WASHINGTON
The U.S. Supreme Court last week issued a firm legal rebuke to the Bush administration, handing down two decisions denying the executive branch’s claims that it can hold enemy combatants indefinitely without appeal.
After the terrorist attacks of 9/11, the Bush administration claimed that wartime powers gave the president the right to round up perceived enemies, including U.S. citizens, and hold them incommunicado as long as it deemed necessary.
Last week, the Supreme Court said such detentions are unconstitutional and must stop, warning that, “a state of war is not a blank check for the president when it comes to the rights of the nation’s citizens.”
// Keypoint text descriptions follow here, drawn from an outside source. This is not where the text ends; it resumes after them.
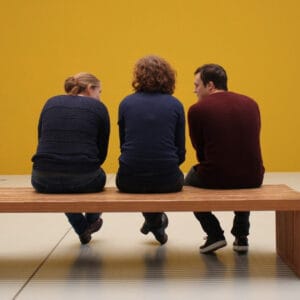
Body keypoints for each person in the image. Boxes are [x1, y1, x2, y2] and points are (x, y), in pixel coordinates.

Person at [184, 64, 264, 254]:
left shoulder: (197, 110)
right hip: (254, 177)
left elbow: (200, 149)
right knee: (241, 173)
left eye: (197, 85)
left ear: (210, 86)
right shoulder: (251, 103)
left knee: (187, 184)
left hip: (216, 176)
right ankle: (241, 235)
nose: (194, 90)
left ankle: (214, 234)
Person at [31, 72, 110, 245]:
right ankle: (90, 221)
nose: (99, 97)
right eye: (99, 92)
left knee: (62, 186)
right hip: (85, 179)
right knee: (95, 177)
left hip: (41, 179)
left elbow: (41, 138)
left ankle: (81, 227)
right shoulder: (99, 108)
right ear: (90, 89)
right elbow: (101, 153)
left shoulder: (50, 103)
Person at [116, 55, 186, 245]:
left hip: (128, 180)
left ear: (138, 76)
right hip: (169, 180)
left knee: (142, 175)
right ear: (169, 77)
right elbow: (181, 151)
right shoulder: (175, 105)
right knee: (155, 177)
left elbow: (124, 145)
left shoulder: (126, 103)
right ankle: (155, 222)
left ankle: (154, 222)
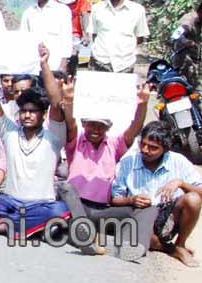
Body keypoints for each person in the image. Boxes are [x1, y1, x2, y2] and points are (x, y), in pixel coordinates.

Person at [0, 47, 70, 238]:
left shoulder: (53, 137)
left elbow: (56, 102)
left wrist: (44, 64)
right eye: (24, 111)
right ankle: (21, 228)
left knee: (60, 211)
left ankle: (4, 227)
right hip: (10, 203)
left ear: (43, 114)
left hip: (41, 205)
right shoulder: (10, 133)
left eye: (33, 111)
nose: (27, 115)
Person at [56, 77, 151, 259]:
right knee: (65, 189)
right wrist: (68, 100)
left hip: (101, 209)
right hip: (75, 203)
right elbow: (69, 123)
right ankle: (84, 237)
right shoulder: (75, 142)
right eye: (92, 125)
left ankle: (126, 246)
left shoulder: (114, 145)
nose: (96, 130)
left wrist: (142, 104)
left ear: (108, 128)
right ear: (84, 124)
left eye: (101, 126)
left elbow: (134, 128)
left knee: (134, 211)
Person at [111, 122, 202, 267]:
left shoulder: (178, 161)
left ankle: (180, 245)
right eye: (143, 144)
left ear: (165, 149)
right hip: (141, 214)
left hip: (169, 215)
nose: (145, 150)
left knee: (193, 198)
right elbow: (115, 199)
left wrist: (181, 183)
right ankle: (172, 249)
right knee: (141, 240)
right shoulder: (128, 162)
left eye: (153, 148)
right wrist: (131, 200)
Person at [87, 0, 150, 73]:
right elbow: (94, 34)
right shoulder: (97, 9)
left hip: (125, 64)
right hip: (101, 62)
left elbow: (139, 37)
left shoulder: (137, 10)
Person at [20, 0, 72, 72]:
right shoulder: (28, 13)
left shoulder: (62, 11)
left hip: (54, 66)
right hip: (33, 67)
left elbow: (66, 41)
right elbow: (24, 40)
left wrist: (63, 66)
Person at [170, 0, 202, 88]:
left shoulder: (198, 22)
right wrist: (185, 41)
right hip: (184, 63)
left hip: (191, 63)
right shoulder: (189, 21)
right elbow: (176, 34)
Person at [53, 0, 92, 74]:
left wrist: (86, 34)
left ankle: (71, 78)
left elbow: (84, 14)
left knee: (72, 58)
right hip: (57, 33)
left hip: (74, 33)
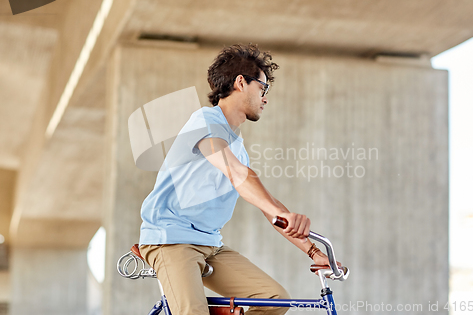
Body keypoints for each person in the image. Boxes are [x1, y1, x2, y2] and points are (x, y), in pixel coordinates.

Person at [139, 44, 332, 315]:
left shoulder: (237, 146)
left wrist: (313, 251)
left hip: (210, 246)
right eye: (263, 88)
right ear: (241, 82)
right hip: (172, 240)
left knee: (274, 299)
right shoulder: (204, 122)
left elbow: (267, 206)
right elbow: (236, 173)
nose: (266, 98)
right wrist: (278, 211)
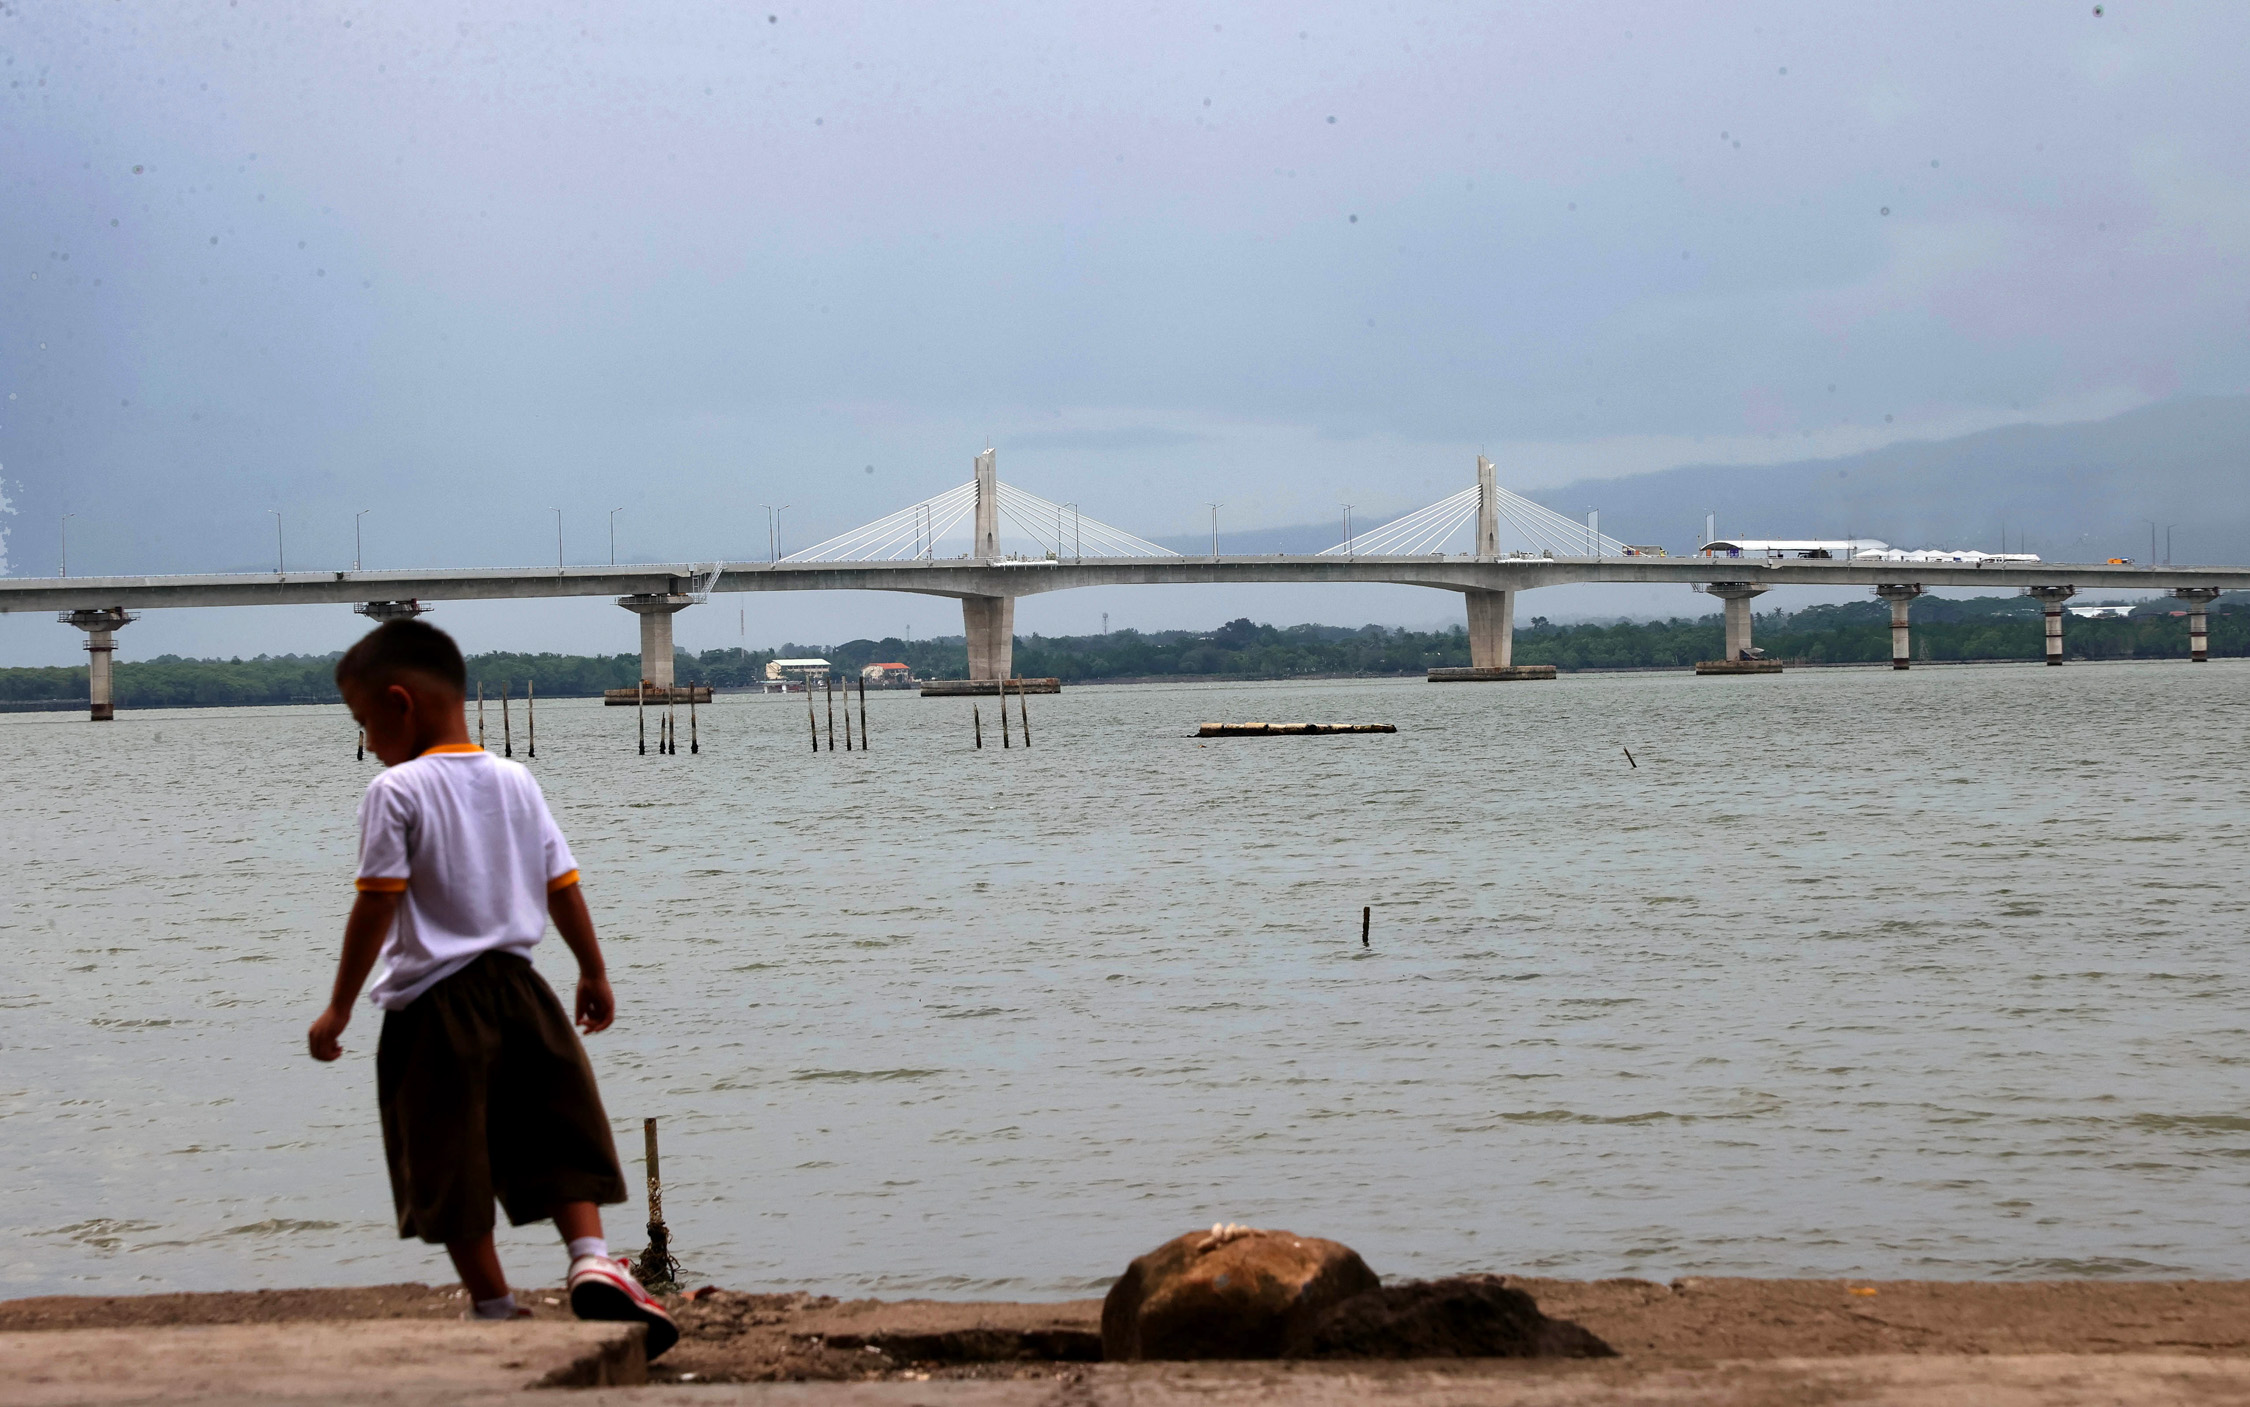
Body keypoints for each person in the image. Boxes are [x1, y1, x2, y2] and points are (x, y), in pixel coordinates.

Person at [307, 619, 676, 1358]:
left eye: (364, 724)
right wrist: (593, 968)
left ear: (401, 703)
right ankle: (590, 1258)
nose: (368, 742)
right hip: (523, 987)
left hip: (432, 1004)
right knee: (560, 1123)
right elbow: (561, 883)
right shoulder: (516, 778)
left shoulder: (394, 789)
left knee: (445, 1156)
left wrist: (340, 1004)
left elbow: (377, 900)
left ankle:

That opinion from Justice Sandra Day O’Connor came in the case of Yaser Hamdi, a U.S. citizen held for two years without charges on the basis of a confidential nine-paragraph statement from the Pentagon, reported the New York Times.
In its 8-to-1 ruling, the court said Hamdi’s detention was either illegal from the outset or had become illegal due to failures by the Bush administration to allow Hamdi to challenge his incarceration — a violation of constitutionally protected due process.
“Indefinite detention for the purpose of interrogation is not authorized,” O’Connor wrote. “History and common sense teach us that an unchecked system of detention carries the potential to become a means for oppression and abuse of others.”
While striking a blow to the sweeping wartime powers claimed by the Bush administration in its anti-terrorism campaign, the court did allow some wiggle room, noting that that judicial discretion should be used to balance detainees’ rights with the nation’s safety.
“Striking the proper constitutional balance here is of great importance to the nation during this period of ongoing combat,” O’Connor noted. “But it is equally vital that our calculus not give short shrift to the values that this country holds dear or to the privilege that is American citizenship.”
That view was echoed in the court’s related ruling, which centered on 16 of the hundreds of enemy combatants now being held at a U.S. naval base in Guantánamo Bay, Cuba.
The Bush administration had argued that the detainees, seized during the post-9/11 war on Afghanistan, were not being held on U.S. soil, were not U.S. citizens, and therefore lacked the protections governing both.
The court rejected those arguments, ruling that the naval base, while on leased Cuban land, had long been operated and functioned essentially as U.S. land on which U.S. law holds sway, and that the legal principle of habeas corpus applied not to the detainees, but to the one — here, the U.S. government — doing the detaining.
Citizens and noncitizens alike must be allowed to challenge their confinement, the court ruled, according to the Times.
The court said detainees must be allowed a “fair opportunity to rebut the government’s factual assertions before a neutral decision-maker” or judge, but stopped short of outlining the particulars of the process.
That view was reproved by Justice Antonin Scalia, who criticized the decision as too far-reaching.
In a third case, the court turned away an appeal by a lawyer representing Jose Padilla, a U.S. citizen arrested in Chicago and accused of being an enemy combatant. The court dismissed the case on a technicality, ruling that it should have been filed in South Carolina, where Padilla is now being held, instead of in New York, when he was initially detained.